# Juvi Tx Tarpon?



## Flycaster (Nov 7, 2010)

I have not seen anything reference sight fishing Texas poons or anything relating to juvenile fish in the back bays etc. Looks like mostly deeper water type stuff. Also, looks like mostly adult fish. Do we get Juvenile fish (10-40 lbs) passing through texas? Are they targetable in back bays and flats? 
FC


----------



## Bill C (May 23, 2004)

There are lots of tarpon that size around the jetties along the passes from the bays to the gulf-at least at the Port Aransas jetties and the passes south.


----------



## Flycaster (Nov 7, 2010)

That is outstanding news...planned retirement to Texas is getting better by the day I think those are the perfect size for the fly rod... they are a managable size, and you don't have to worry as much about hurting the fish (whip em quicker). Growing up in Miami, we used to get em that size in our fresh water canal; they are the most exciting fish to hook, let alone catch. Thanks again.
JC


----------



## let's go (Nov 14, 2005)

There are more juveniles in our estuaries than many people realize. I'm working towards dialing in on them, but it certainly isn't easy or consistent fishing. My plan for this summer is to work at it a little harder. 

I know of one 30"er caught way back off Galveston Bay this past February, yes I said February. Surprised me too. They also got photos of some freeze killed tarpon in the same area. Sure got my mind moving towards summer.


----------



## Flycaster (Nov 7, 2010)

Let's GO, Good to hear that the numbers are more than folks realize.
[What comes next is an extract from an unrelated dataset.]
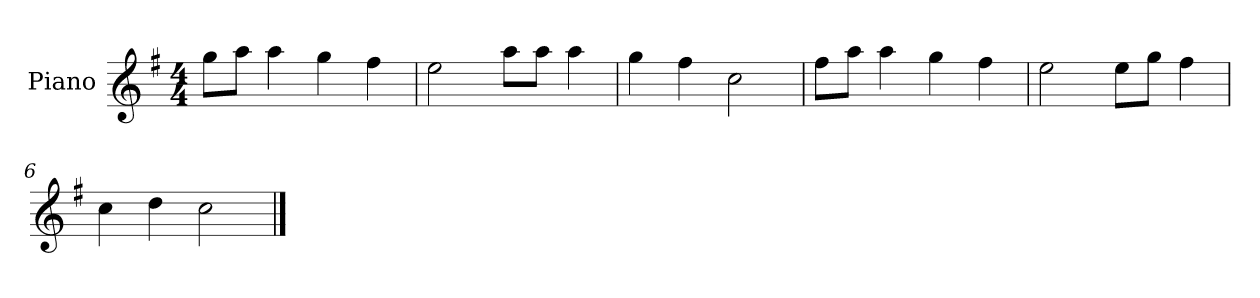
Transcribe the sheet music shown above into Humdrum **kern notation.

Interesting ref the 30er in Feb, and sucks to hear about the freeze killed. can't believe it is almost April, gotta start tying some flies so that I'm ready when I run across some Good luck dialing in on them.


----------



## Sow Trout (Jun 28, 2004)

You might check out the Brazos River this summer.


----------



## crw91383 (Nov 21, 2008)

*Juvi Tarpon*

Last week while fishing upper Galveston bay along the rocks at Red fish Island I had juvi tarpon jumping and chasing my clousers and spoon flies as i stripped back into the boat but could not get any hook ups. It was crazy and I know they were tarpon because I spent a week in Mexico in march catching Juvi tarpon in Ascension Bay. One of the little guys almost jumped into the boat and I know they were not lady fish. The were maybe 20inch max in length but It was really cool seeing these guys so far up the bay.


----------



## JohnHumbert (May 21, 2004)

*Tarpon in the bay*

There are LOTS of tarpon in the bays around POC. However, they are very seasonal, and running across them is hit-and-miss. I won't divulge any regular spots - but if you spend time search for Menhaden, the tarpon will be close by.
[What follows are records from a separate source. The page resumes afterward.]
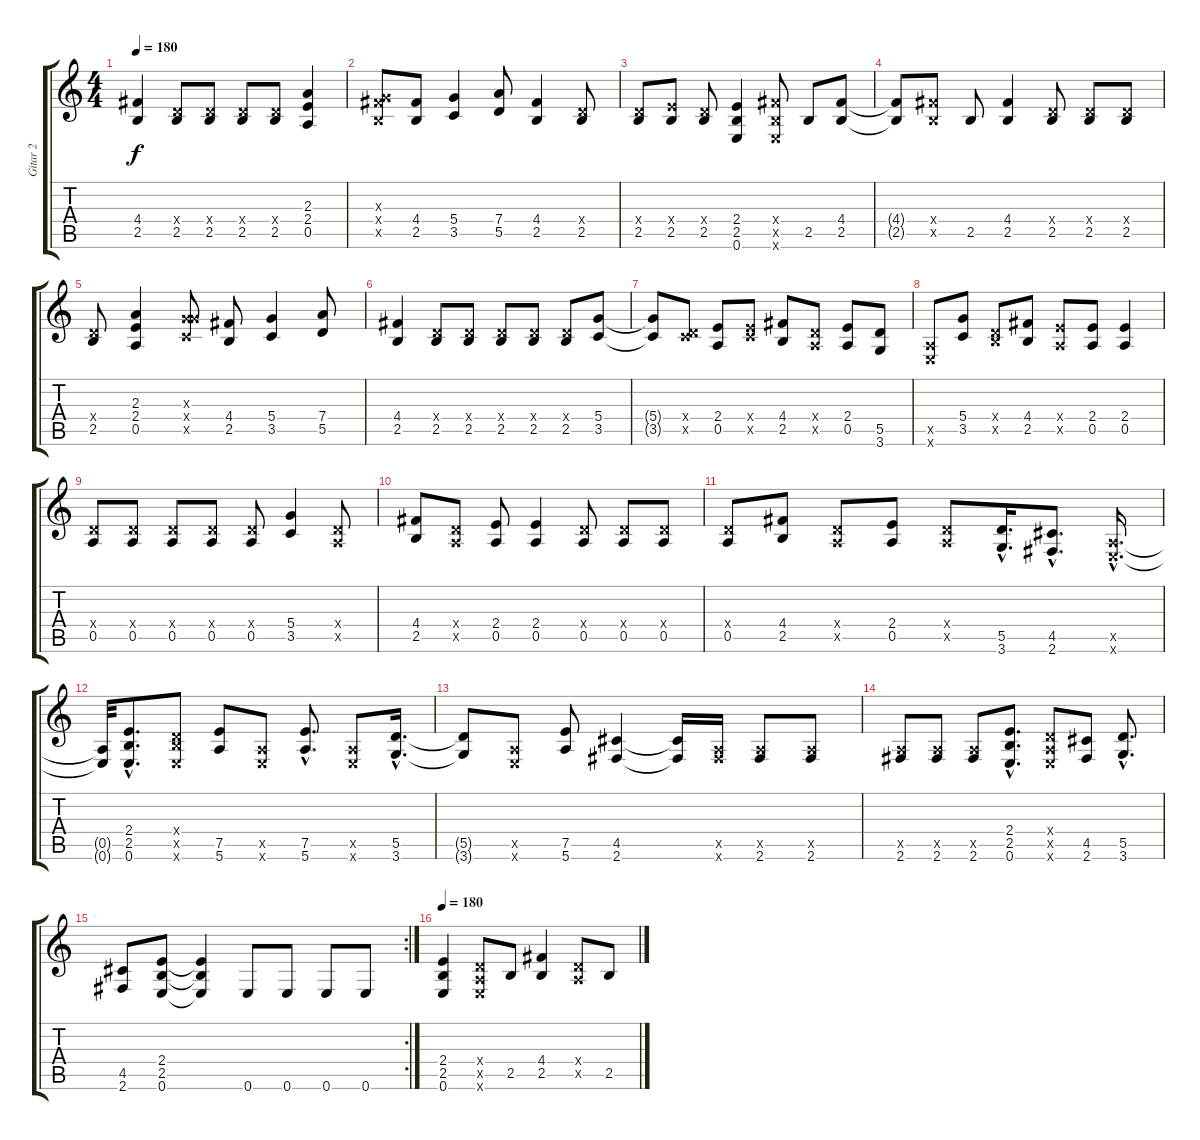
\track ("Gitar 2" "Gitar 2") {instrument distortionguitar}
\staff {score tabs}
\tuning (E4 B3 G3 D3 A2 E2) {hide}
\ts (4 4)
\tempo 180
\clef g2
\ks c
(4.4 2.5).4{dy f} (0.4{x} 2.5).8 (0.4{x} 2.5).8 (0.4{x} 2.5).8 (0.4{x} 2.5).8 (2.3 2.4 0.5).4 |
(0.3{x} 4.4{x} 2.5{x}).8 (4.4 2.5).8 (5.4 3.5).4 (7.4 5.5).8 (4.4 2.5).4 (0.4{x} 2.5).8 |
(0.4{x} 2.5).8 (2.4{x} 2.5).8 (0.4{x} 2.5).8 (2.4 2.5 0.6).4 (4.4{x} 2.5{x} 0.6{x}).8 2.5.8 (4.4 2.5).8 |
(4.4{t} 2.5{t}).8 (4.4{x} 2.5{x}).8 2.5.8 (4.4 2.5).4 (0.4{x} 2.5).8 (0.4{x} 2.5).8 (0.4{x} 2.5).8 |
(0.4{x} 2.5).8 (2.3 2.4 0.5).4 (0.3{x} 5.4{x} 3.5{x}).8 (4.4 2.5).8 (5.4 3.5).4 (7.4 5.5).8 |
(4.4 2.5).4 (0.4{x} 2.5).8 (0.4{x} 2.5).8 (0.4{x} 2.5).8 (0.4{x} 2.5).8 (0.4{x} 2.5).8 (5.4 3.5).8 |
(5.4{t} 3.5{t}).8 (0.4{x} 3.5{x}).8 (2.4 0.5).8 (2.4{x} 3.5{x}).8 (4.4 2.5).8 (0.4{x} 0.5{x}).8 (2.4 0.5).8 (5.5 3.6).8 |
(0.5{x} 0.6{x}).8 (5.4 3.5).8 (0.4{x} 2.5{x}).8 (4.4 2.5).8 (2.4{x} 0.5{x}).8 (2.4 0.5).8 (2.4 0.5).4 |
(0.4{x} 0.5).8 (0.4{x} 0.5).8 (0.4{x} 0.5).8 (0.4{x} 0.5).8 (0.4{x} 0.5).8 (5.4 3.5).4 (0.4{x} 0.5{x}).8 |
(4.4 2.5).8 (0.4{x} 0.5{x}).8 (2.4 0.5).8 (2.4 0.5).4 (0.4{x} 0.5).8 (0.4{x} 0.5).8 (0.4{x} 0.5).8 |
(0.4{x} 0.5).8 (4.4 2.5).8 (0.4{x} 0.5{x}).8 (2.4 0.5).8 (0.4{x} 0.5{x}).8 (5.5{hac} 3.6{hac}).16{d} (4.5{hac} 2.6{hac}).8{d} (0.5{hac x} 0.6{hac x}).16{d} |
(0.5{t} 0.6{t}).32 (2.4{hac} 2.5{hac} 0.6{hac}).8{d} (0.4{x} 2.5{x} 0.6{x}).8 (7.5 5.6).8 (0.5{x} 0.6{x}).8 (7.5{hac} 5.6{hac}).8{d} (0.5{x} 0.6{x}).8 (5.5{hac} 3.6{hac}).16{d} |
(5.5{t} 3.6{t}).8 (0.5{x} 0.6{x}).8 (7.5 5.6).8 (4.5 2.6).4 (4.5{t} 2.6{t}).16 (0.5{x} 2.6{x}).16 (0.5{x} 2.6).8 (0.5{x} 2.6).8 |
(0.5{x} 2.6).8 (0.5{x} 2.6).8 (0.5{x} 2.6).8 (2.4{hac} 2.5{hac} 0.6{hac}).8{d} (0.4{x} 0.5{x} 0.6{x}).8 (4.5 2.6).8 (5.5{hac} 3.6{hac}).8{d} |
\rc 2
(4.5 2.6).8 (2.4 2.5 0.6).8 (2.4{t} 2.5{t} 0.6{t}).4 0.6.8 0.6.8 0.6.8 0.6.8 |
\tempo 180
(2.4 2.5 0.6).4 (0.4{x} 0.5{x} 0.6{x}).8 2.5.8 (4.4 2.5).4 (0.4{x} 0.5{x}).8 2.5.8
We get some BIG fish in the area - but there are also smaller ones anywhere there is clean fresh water flowing into the bay.

Most of the bay hookup are never landed - leaving only tales of "monster" reds or trout that got away. Or they are mistaken for record ladyfish.

Due to the nature of our flats in the area (lagoons with shallow entrances), it is uncommon to see them in the shallow lakes - but I have a couple of times over the years.

Once, while wading the mouth of Twin lakes one money, I saw three 5-footers glide past me into the lake. They never came out that I saw, and after I was done wading I drifted the whole lake and never saw them.

Another time I saw about a dozen rolling past the old duck blind out in the middle of Long Lake. On the same weekend, I ran across a group of about 30 rolling in the pass right in front of Charlies.

Saw two big tarpon laid up in shallow water on the backside of the island between the jetties and the pass.

In the mid to late summer, there are always a few guys that hook into them wading off Pringle or at pump station pass at South Pass. Two years ago we saw a free jumper there that had to be over 150 pounds and 6-7 ft long. (and just to mention, we THINK we saw a HUGE shark chasing it).

The lakes get so much pressure and traffic that I don't think you'd have a shot a catching a tarpon - the boat traffic will run them off. However, one day - in the middle of the week - we saw a HUGE wake of something long (4-5') near Pats Bay. It WASN'T a jack, might have been as shark (didn't see a fin) or small porpoise - or a gator - but both of us looked at each other and thought "Did we just spook off a tarpon?". It was definitely stationary for a long time on our approach - then took off.


----------